When my oncologist came in for our appointment I jumped up to hug him and told him he's no longer allowed to take a vacation. He said he knows, that when he goes away, I cause trouble. We started chatting later and he said that while his much needed vacation lowered his blood pressure, he couldn't escape wifi so he checked his email. "Every time I checked my email I had 60 new emails & 20 of them were about Chelsea Price!" Oops.

I asked him point blank if he thinks we should continue what we are doing and he flat out said yes.

There was no debate.

Yes, continue what we are doing. In May 2013, it will be 2 years since I started the clinical trial & we have a year to go after that. None of us know if I am getting the drug or the placebo, but whatever we are doing is working for me at this time. I can't risk changing that.

I headed into the Chemo Suite 2 hours behind schedule only to have a nurse that my veins are not used to. Boy, after the lab folks having to use 3 veins for blood and the chemo nurses using 3, I was mildly annoyed.

 Sorry, doctors, that I caused a little confusion, but hey, that's why you earn the big bucks, right?! (Best story I heard: Julie asked her doctor how he does this--delivering the bad news--every day. He told her that he does it with hopes of delivering good news! *OK, I may have that a little wrong, we did split a bottle of wine, but that was the main point. He's there to give us our lives back.)

Speaking of Julie......... Not only did I get some QT in with my mom, I also got to visit with Julie and her mom! Remember Julie? (Please continue to pray for her.) We had dinner in Little Italy & laughed, laughed, and laughed! Seriously, the waiter kept laughing at us laughing! There were extra long hugs, maybe a few blinked away tears, but mostly there was laughter.

A good trip, answers to my questions, and meeting up with ladies I admire = one great week.

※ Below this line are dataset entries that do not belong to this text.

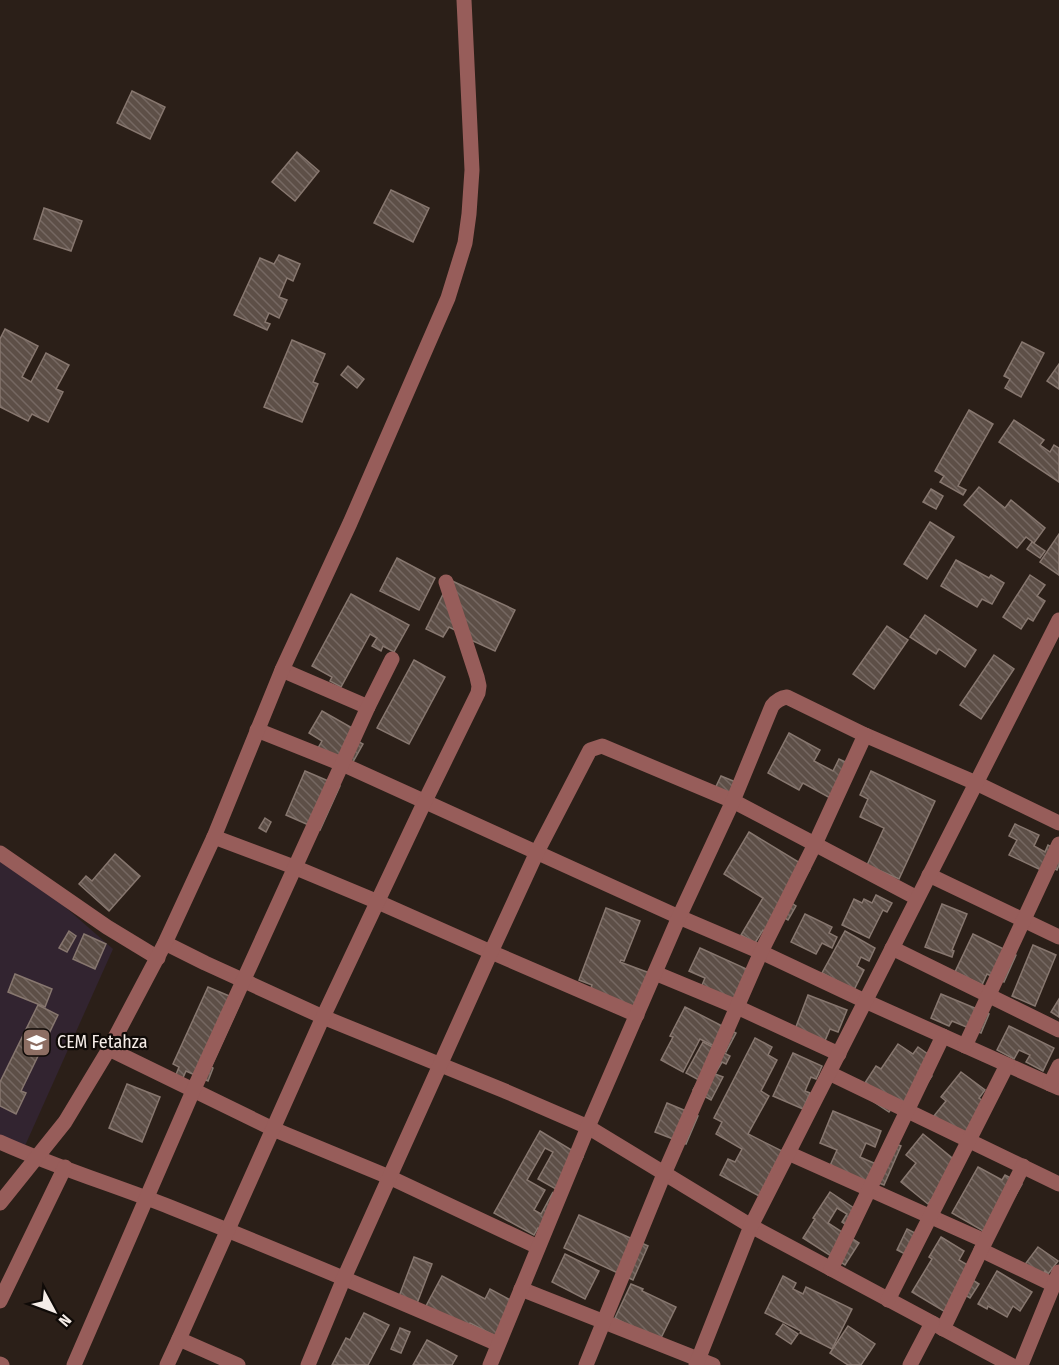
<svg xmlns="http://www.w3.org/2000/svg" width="1059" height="1365" font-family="'Fira Sans Condensed',sans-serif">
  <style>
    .education { fill: #322430 }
    .building { fill: url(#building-back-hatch); stroke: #87776f; stroke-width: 1.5 }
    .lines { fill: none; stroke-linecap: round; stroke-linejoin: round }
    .minor { stroke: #975d5a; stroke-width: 15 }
    .labels { text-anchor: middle; stroke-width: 4.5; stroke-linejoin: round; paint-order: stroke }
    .poi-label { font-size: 18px; fill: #f5ece7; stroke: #0f0a07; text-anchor: start }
  </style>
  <defs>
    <pattern id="building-back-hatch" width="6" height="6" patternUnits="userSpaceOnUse" patternTransform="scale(1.5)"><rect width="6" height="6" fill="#5d4f47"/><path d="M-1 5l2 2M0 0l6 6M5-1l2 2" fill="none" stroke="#756862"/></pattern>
  </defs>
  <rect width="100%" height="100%" fill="#2b1f18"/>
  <polygon class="education" points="0,861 48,892 113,949 24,1148 0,1135"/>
  <g class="building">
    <polygon points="132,91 165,107 150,139 117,123"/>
    <polygon points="297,152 319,171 295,201 272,182"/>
    <polygon points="391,190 429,208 413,242 374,223"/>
    <polygon points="44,208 82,221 71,251 34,239"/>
    <polygon points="279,255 300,264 293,281 287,278 279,297 287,300 279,318 269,313 265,322 270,324 267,330 234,315 260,258 274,264"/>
    <polygon points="5,329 38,346 22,377 31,382 46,353 69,365 56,389 63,392 48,422 32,414 28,421 0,407 0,339"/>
    <polygon points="292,340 325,354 313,382 318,384 302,422 264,407"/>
    <polygon points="1022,342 1044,353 1021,397 1005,388 1010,379 1004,376"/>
    <polygon points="1059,364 1059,389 1047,381"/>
    <polygon points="348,366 364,379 357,388 341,375"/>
    <polygon points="969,410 993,424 958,486 966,490 963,495 940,482 944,476 935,471"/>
    <polygon points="1014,420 1044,440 1040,445 1050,452 1054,445 1059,448 1059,482 999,442"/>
    <polygon points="979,487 1005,508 1011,500 1045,528 1034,543 1026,537 1017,548 964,505"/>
    <polygon points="931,489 943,496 936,509 923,502"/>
    <polygon points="930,522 954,537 927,579 904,564"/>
    <polygon points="1059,534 1059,575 1040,562"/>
    <polygon points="1032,542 1045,551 1040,558 1027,549"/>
    <polygon points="397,558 435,578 419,610 380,591"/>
    <polygon points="956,560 989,578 991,575 1004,583 992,604 982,599 977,607 941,586"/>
    <polygon points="1030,575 1045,585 1037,596 1045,601 1033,621 1028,618 1021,629 1003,617"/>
    <polygon points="450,580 515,610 495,651 462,636 463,634 449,627 443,637 426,629"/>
    <polygon points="351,594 409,625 394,652 383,646 381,651 372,646 377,638 370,634 341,687 330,681 332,677 312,666"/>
    <polygon points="925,615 976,650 965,667 939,649 936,654 910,637"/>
    <polygon points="887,626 908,640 874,689 853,674"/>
    <polygon points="994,655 1014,669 981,719 960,705"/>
    <polygon points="414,660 445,677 409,744 377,728"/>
    <polygon points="322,711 354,729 350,737 363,744 349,769 318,748 322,741 309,733"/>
    <polygon points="789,733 820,750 814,761 833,771 839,759 850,764 832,799 803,783 799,790 768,773"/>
    <polygon points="305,771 340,786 320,830 286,815"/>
    <polygon points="871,771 935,801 899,879 867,865 884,828 860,817 868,799 860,795"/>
    <polygon points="721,776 738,783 729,803 712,795"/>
    <polygon points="265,818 271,822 266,832 259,828"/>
    <polygon points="1015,824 1039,835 1034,846 1045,852 1048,845 1059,851 1059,865 1057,870 1044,864 1041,870 1009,855 1017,840 1009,836"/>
    <polygon points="749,832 810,869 790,902 796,906 788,920 783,917 771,936 763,930 755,943 741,935 763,898 724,874"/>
    <polygon points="115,854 140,876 109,911 79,884 86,876 92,881"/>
    <polygon points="876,895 892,903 887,912 883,910 869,938 842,925 854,899 862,903 864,899 872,903"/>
    <polygon points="942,904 967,914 952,950 954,951 952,957 925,947"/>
    <polygon points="606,908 640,921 624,961 621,960 620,962 655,975 641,1017 591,988 592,985 579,980"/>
    <polygon points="805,914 832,927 829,933 837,937 832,948 822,943 816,954 791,942"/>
    <polygon points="69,931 76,936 67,952 59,948"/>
    <polygon points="845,931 875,948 869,961 861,957 857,966 864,970 854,990 822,973"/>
    <polygon points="84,934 106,944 95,969 73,959"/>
    <polygon points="973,934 1016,955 1004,982 987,974 982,985 955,972"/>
    <polygon points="1033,945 1056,955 1035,1006 1012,996"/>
    <polygon points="700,948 751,971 734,1008 699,992 705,978 689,971"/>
    <polygon points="15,974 52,989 45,1007 8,992"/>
    <polygon points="208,987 241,1001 211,1067 213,1068 208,1081 186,1071 182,1080 175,1077 179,1067 173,1064"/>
    <polygon points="941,994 989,1014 981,1033 952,1021 949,1026 931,1018"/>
    <polygon points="808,995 847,1010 838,1032 830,1029 824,1043 794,1032"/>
    <polygon points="1059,999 1059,1017 1051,1012"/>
    <polygon points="38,1005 58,1015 21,1091 26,1093 16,1114 0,1106 0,1082"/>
    <polygon points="685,1007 736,1033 726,1052 700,1039 683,1072 661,1060 673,1037 670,1036"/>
    <polygon points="1009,1026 1054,1048 1043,1071 1026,1062 1030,1055 1019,1050 1014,1059 997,1050"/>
    <polygon points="755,1038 772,1047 768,1055 777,1060 761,1091 769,1096 748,1134 782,1151 759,1196 720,1175 728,1159 735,1162 742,1149 716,1134 722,1122 714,1118"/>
    <polygon points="703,1042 730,1056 726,1064 722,1062 715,1074 723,1077 711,1100 693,1090 699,1080 686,1073"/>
    <polygon points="898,1044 913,1054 918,1047 936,1060 928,1073 932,1076 908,1112 895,1103 889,1112 859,1092 876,1066 881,1069"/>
    <polygon points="793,1053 822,1066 816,1079 811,1077 805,1091 810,1093 803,1109 773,1096"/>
    <polygon points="961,1072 985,1090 979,1098 991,1107 965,1141 933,1117 946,1101 941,1097"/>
    <polygon points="127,1084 160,1097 142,1142 109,1128"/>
    <polygon points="667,1103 698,1116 686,1144 655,1132"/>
    <polygon points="833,1111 881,1131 875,1147 866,1143 860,1157 876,1164 886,1140 901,1146 884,1185 874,1181 871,1188 828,1170 837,1150 820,1143"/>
    <polygon points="540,1131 583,1157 563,1193 538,1179 553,1152 545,1148 527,1180 545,1190 534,1210 541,1214 553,1192 544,1231 538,1228 534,1235 494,1213"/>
    <polygon points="923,1134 957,1162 946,1181 928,1204 901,1182 916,1163 906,1155"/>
    <polygon points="978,1167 1002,1180 1005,1175 1022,1184 992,1236 952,1213"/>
    <polygon points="830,1192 857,1210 852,1229 842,1222 847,1214 837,1208 828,1223 859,1243 845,1265 803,1238 815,1219 813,1218"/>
    <polygon points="579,1215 648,1246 633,1280 564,1248"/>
    <polygon points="907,1229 917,1234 907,1255 897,1250"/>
    <polygon points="941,1237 964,1251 959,1260 976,1270 971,1279 979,1284 970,1298 960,1292 947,1313 912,1292 932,1259 929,1257"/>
    <polygon points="1038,1247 1058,1261 1048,1274 1045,1271 1039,1279 1023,1267"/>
    <polygon points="565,1254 599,1271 585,1299 552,1282"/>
    <polygon points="414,1257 432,1264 416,1306 398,1299"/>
    <polygon points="997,1271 1032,1292 1020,1311 1013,1306 1007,1317 988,1306 987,1309 978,1304"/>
    <polygon points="442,1276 485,1299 490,1289 516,1303 497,1337 470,1323 466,1329 426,1306"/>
    <polygon points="783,1276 796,1283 793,1289 803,1294 806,1287 852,1309 832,1349 800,1333 801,1331 765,1313"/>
    <polygon points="631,1284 643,1289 642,1291 676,1307 659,1342 615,1318"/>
    <polygon points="364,1313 389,1325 368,1365 332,1365 346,1338 350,1340"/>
    <polygon points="783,1324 798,1334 791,1344 776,1334"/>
    <polygon points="848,1326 875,1344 861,1365 848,1365 830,1353"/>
    <polygon points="400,1328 410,1332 401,1353 391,1349"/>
    <polygon points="427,1340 457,1356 452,1365 413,1365"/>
  </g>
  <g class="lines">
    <g class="minor">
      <polyline points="282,670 368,707"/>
      <polyline points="257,730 342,764 679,917 761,952 865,1001 1059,1088"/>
      <polyline points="214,837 294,867 378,902 491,952 637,1015"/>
      <polyline points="0,853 107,927 158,958"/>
      <polyline points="929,875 1059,937"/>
      <polyline points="165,943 205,963 323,1017 505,1091 588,1127 751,1226 1011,1365"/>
      <polyline points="892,948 1059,1030"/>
      <polyline points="655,973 737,1007 839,1054"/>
      <polyline points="965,1046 1059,844"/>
      <polyline points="109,1049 273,1129 389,1177 538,1247"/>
      <polyline points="829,1073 1059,1184"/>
      <polyline points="1050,1084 1059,1066"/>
      <path d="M0,1142C55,1167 114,1185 170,1207C280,1251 389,1297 498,1344"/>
      <polyline points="788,1153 985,1241"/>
      <polyline points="0,1203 65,1122 109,1049 165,943 214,837 282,670 350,523 448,298 465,243 469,214 472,170 464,0"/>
      <polyline points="981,1250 1054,1285"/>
      <polyline points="831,1269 943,1036"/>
      <polyline points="521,1289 713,1365"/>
      <polyline points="888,1300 1007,1065"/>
      <polyline points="0,1301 65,1167"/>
      <polyline points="943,1329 981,1250 1023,1166"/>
      <polyline points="179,1339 238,1365"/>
      <polyline points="0,1364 2,1365"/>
      <polyline points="74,1365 193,1091 368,707 392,659"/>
      <polyline points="167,1365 179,1339 323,1017 425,801 478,693 479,686 477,677 446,582"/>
      <polyline points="308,1365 344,1278 491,952 537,852 590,750 602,746 733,801 917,898"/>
      <path d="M490,1365L588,1127L679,917L733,801L772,706C776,701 780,698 787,697L865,735L976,783L1059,823"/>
      <polyline points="586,1365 664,1174 761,952 815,844 865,735"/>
      <polyline points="696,1365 751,1226 1059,620"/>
      <polyline points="910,1365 932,1323"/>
      <polyline points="1021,1365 1059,1272"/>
    </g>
  </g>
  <defs>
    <symbol id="school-square" viewBox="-11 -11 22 22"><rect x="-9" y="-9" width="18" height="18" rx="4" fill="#8d6e63" stroke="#0f0a07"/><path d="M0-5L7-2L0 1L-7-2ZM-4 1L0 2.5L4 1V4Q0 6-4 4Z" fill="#fff"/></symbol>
  </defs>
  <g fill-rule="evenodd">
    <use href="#school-square" x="20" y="1026" width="33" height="33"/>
  </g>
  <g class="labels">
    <g class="poi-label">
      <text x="57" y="1048">CEM Fetahza</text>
    </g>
  </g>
  <g transform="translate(54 1311) rotate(131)" stroke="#0f0a07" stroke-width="4.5" paint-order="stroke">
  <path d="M0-4.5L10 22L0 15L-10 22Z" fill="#f5ece7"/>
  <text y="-9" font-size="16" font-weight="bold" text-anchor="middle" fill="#f5ece7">N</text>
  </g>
</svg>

Have a lovely weekend, friends!


Sarah Lulue said...

As always, I love reading your blog! I'm so happy everything turned out great for you. I am wondering though, what did you mean when you said you didn't know if you were getting the placebo or the drug?? I'm confused. Why wouldn't you get the drug?

Chelsea said...


I'm involved in a double blind clinical trial which means only the drug company knows if I am getting the drug or the placebo. My doctors and I do not know. The point of the trial is to see if ipi (yervoy) will prevent folks with stage III from progressing to stage IV!

Thank you for your comment! Have a great weekend!